16. If you work at a federal law-enforcement agency, you probably should keep a gas mask in your desk. Just a suggestion.

17. If you work as a security guard and wear a red shirt, you are dancing with death. Just like the security guards on "Star Trek."

18. If you could hold your breath a really long time, you would never have to worry about nerve gas.

19. If you put something in a safe-deposit box at the bank, it's not really safe, because the bank manager will get up in the middle of the night and open the safe-deposit box if you terrify him enough.

20. American spy satellites can see absolutely everything that happens anywhere — except when it's more dramatic for them not to see something, such as right before a commercial break.

21. "Martial law" is bad. "Military-enforced curfews" are bad, too.

22. If someone cuts the brachial artery in your arm, you'll bleed to death in 30 minutes. And if you're wearing a white coat when that happens, you will never, ever get it clean again.

23. It's all about oil.

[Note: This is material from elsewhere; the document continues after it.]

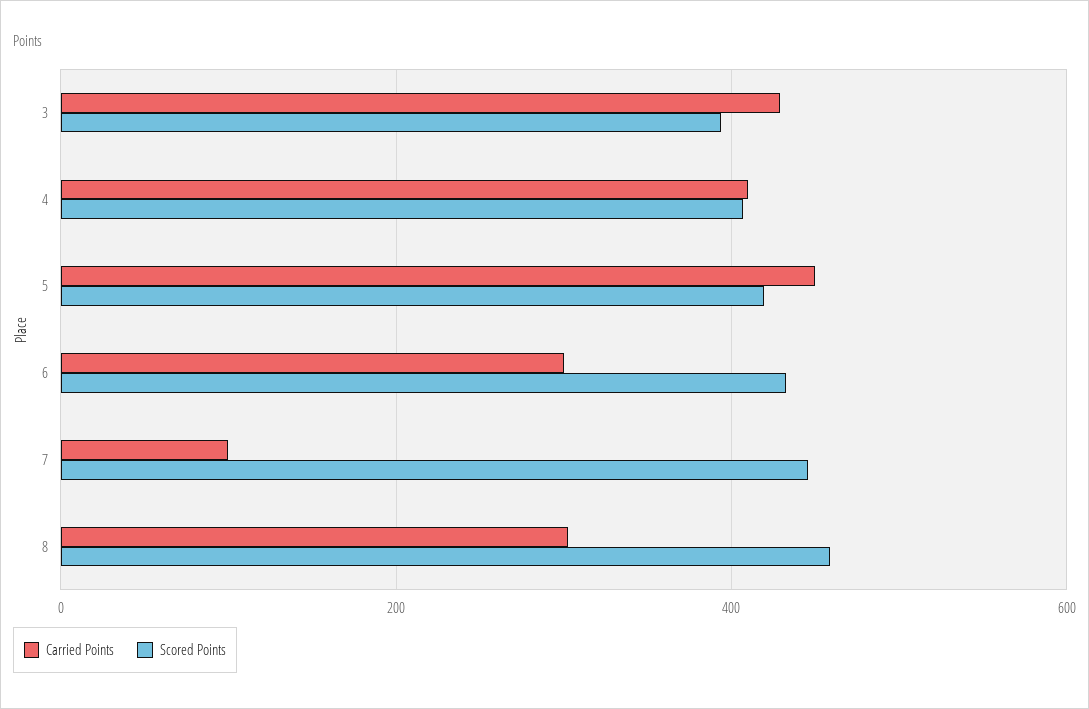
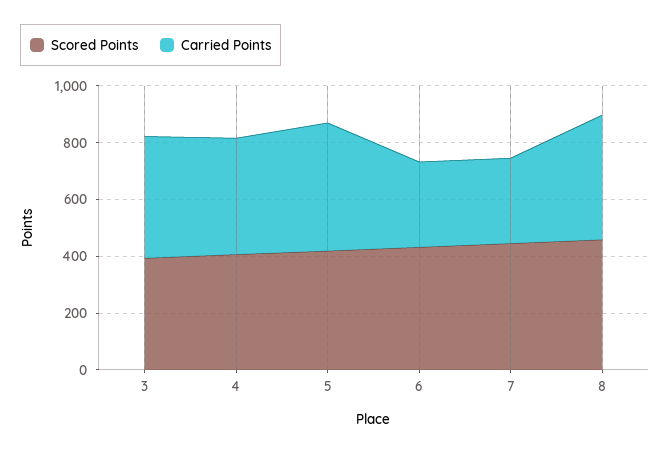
Carried Points, 7: 100 -> 300
Carried Points, 8: 300 -> 450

But you already knew that, since you're paying $500 to gas up the SUV, and there's absolutely nothing Jack Bauer can do about that particular form of economic terrorism.

24. Next year, viewers in Columbia, S.C., need to find another Fox affiliate to watch the "24" season premiere on, because Columbia's WACH-TV accidentally chopped off the last 10 minutes of this year's January premiere and people got so upset we thought terrorists had taken over the station or something.